Under the Competition Act, if control over the whole or part of one or more undertakings is acquired by another undertaking, the notification has to be submitted by the undertaking acquiring control. In all other cases, the notification has to be submitted jointly by the undertakings concerned.

3.2 Please describe any exceptions where, even though the jurisdictional thresholds are met, clearance is not required.

Under the Competition Act, a concentration does not arise and thus no merger control notification is required - even if the turnover thresholds are met - if:

  • a bank or another financial institution or an insurance company temporarily acquires shares for further resale to be realised within a period of 12 months (with possible extension of 6 months) and provided that during this period the shareholders' rights are not used to influence business decisions of the respective undertaking that concern its conduct on the market;
  • an investment fund or a company in charge of managing an investment fund acquires a stake in an undertaking, provided that it utilises its rights stemming from that stake only to maintain the value of its investment and under the condition that it does not influence the behaviour of that undertaking in the market;
  • an establishment of the joint venture that purports to coordinate the market activities of two or more independent undertakings and cannot be considered for a full-function joint venture (as it shall be assessed under rules regulating restrictive agreements); or
  • control over an undertaking is acquired by persons acting as a bankruptcy receiver [stečajni upravnik].

3.3 Where a merger technically requires notification and clearance, what are the risks of not filing? Are there any formal sanctions?

The Competition Act provides that parties that do not notify a transaction timely face daily fines between EUR 500-5,000 (fines are capped at 10% of the total turnover achieved by the undertaking concerned). Fines for breach of the suspension clause (see question 3.7 below) may amount to 10% of the total annual turnover realised by the undertakings involved in the last financial year.
————————
** Complete the following **
**a.** According to the merger control text, which party must submit the notification when one undertaking acquires control over another?
**b.** Repeat the rows from the line containing "genus: Medicago" through the last line of the rows, substituting "field number" for "collector number" and leaving everything else unchanged.
The rows that follow have no connection to the merger control text.
————————
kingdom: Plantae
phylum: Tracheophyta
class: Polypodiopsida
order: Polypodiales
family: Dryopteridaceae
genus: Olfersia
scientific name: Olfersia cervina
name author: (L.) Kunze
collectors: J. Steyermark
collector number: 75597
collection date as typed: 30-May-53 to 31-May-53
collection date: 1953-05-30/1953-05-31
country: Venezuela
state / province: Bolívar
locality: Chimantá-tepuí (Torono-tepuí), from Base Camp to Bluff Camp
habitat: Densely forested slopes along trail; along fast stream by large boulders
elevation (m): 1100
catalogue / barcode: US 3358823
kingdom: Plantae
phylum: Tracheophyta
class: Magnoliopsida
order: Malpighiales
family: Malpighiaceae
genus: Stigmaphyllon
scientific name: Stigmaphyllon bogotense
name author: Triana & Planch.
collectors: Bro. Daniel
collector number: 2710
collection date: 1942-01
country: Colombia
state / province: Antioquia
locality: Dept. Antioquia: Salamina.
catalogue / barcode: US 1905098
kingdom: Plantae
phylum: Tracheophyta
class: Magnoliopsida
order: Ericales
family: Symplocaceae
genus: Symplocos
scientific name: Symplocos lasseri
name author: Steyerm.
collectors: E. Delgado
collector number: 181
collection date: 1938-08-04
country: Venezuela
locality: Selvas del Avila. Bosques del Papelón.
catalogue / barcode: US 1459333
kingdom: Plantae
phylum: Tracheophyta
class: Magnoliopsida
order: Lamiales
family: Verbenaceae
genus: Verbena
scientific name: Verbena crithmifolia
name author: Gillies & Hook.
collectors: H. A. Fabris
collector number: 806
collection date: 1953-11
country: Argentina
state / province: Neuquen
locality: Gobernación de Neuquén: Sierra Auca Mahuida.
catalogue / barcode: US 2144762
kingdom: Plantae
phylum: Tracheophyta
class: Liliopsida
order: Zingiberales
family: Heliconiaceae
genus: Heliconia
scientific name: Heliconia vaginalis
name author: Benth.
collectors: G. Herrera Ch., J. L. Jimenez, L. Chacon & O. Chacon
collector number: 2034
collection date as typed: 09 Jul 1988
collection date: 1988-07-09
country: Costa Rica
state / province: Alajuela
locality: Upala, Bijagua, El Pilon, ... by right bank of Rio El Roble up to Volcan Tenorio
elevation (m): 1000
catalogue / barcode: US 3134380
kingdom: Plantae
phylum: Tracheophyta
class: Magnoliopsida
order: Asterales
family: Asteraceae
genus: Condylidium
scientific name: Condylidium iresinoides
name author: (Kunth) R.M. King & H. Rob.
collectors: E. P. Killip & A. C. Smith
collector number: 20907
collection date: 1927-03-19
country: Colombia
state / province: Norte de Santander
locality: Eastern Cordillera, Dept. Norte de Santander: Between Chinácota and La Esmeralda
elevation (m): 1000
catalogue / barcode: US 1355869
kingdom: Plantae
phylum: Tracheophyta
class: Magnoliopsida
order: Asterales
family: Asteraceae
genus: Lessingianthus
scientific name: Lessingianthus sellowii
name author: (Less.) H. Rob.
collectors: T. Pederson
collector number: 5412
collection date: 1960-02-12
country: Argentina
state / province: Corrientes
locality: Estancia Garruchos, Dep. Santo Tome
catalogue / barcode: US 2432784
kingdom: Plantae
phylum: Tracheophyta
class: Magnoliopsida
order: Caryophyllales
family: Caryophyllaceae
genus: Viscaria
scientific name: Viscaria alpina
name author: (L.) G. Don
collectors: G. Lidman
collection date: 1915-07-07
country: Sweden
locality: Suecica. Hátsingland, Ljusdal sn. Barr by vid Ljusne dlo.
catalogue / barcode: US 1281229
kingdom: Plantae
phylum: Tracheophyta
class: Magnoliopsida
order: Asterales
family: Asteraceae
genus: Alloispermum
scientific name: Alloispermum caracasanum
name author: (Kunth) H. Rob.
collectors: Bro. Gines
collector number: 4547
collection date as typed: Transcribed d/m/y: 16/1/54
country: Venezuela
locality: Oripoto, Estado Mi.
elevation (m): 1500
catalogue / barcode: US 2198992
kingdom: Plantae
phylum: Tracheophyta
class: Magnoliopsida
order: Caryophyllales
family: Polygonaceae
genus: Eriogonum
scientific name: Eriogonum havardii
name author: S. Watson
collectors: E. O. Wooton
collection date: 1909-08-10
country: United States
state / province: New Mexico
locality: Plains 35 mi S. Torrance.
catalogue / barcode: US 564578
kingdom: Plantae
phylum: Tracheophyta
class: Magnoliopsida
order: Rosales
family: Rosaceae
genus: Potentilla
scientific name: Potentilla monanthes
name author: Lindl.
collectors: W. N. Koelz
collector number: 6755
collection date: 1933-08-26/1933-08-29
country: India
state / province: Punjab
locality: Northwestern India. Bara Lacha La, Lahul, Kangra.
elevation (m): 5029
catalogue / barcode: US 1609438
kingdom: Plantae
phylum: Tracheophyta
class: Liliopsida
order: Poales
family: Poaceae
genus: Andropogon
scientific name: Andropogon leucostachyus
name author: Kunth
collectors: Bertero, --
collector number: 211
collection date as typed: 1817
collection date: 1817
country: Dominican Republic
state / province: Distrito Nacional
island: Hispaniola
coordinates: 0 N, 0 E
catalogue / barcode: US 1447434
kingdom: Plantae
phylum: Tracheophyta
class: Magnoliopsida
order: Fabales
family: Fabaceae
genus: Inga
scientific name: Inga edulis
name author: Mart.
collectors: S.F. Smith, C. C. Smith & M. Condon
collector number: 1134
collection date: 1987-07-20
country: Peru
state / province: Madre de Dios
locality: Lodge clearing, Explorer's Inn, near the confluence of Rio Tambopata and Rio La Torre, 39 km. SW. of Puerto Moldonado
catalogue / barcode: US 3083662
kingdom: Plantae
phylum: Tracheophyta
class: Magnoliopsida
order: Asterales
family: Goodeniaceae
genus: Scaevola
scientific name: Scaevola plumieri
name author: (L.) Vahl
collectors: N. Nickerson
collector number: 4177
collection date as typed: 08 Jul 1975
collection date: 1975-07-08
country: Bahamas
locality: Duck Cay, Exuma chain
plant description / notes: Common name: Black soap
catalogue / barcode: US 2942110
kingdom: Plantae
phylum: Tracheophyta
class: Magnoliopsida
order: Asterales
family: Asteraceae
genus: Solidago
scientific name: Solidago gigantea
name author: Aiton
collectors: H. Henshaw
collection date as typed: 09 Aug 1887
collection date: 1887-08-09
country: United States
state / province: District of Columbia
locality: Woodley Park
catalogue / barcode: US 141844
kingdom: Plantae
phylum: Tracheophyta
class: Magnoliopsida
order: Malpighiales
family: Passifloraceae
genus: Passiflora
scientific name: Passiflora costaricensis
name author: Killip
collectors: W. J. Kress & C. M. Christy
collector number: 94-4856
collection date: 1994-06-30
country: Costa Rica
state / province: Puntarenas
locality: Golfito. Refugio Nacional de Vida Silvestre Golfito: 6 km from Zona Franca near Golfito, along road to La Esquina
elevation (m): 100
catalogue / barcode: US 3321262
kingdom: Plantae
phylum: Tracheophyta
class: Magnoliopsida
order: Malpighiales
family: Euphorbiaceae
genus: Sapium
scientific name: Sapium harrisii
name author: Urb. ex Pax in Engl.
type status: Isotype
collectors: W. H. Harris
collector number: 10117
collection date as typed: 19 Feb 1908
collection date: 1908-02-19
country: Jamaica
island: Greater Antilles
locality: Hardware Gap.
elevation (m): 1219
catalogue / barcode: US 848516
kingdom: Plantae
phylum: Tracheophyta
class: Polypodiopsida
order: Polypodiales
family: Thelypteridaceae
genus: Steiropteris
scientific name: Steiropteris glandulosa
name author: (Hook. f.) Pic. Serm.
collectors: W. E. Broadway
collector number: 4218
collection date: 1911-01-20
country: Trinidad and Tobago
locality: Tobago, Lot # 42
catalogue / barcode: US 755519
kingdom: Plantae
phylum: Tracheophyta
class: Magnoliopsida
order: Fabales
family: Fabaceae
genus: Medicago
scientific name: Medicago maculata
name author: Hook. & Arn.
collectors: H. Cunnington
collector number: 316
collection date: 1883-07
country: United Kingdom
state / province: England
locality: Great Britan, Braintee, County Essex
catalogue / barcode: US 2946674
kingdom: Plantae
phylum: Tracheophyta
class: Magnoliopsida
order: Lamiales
————————
** Worked solutions **
**a.** The undertaking acquiring control must submit it.

**b.**
genus: Medicago
scientific name: Medicago maculata
name author: Hook. & Arn.
collectors: H. Cunnington
field number: 316
collection date: 1883-07
country: United Kingdom
state / province: England
locality: Great Britan, Braintee, County Essex
catalogue / barcode: US 2946674
kingdom: Plantae
phylum: Tracheophyta
class: Magnoliopsida
order: Lamiales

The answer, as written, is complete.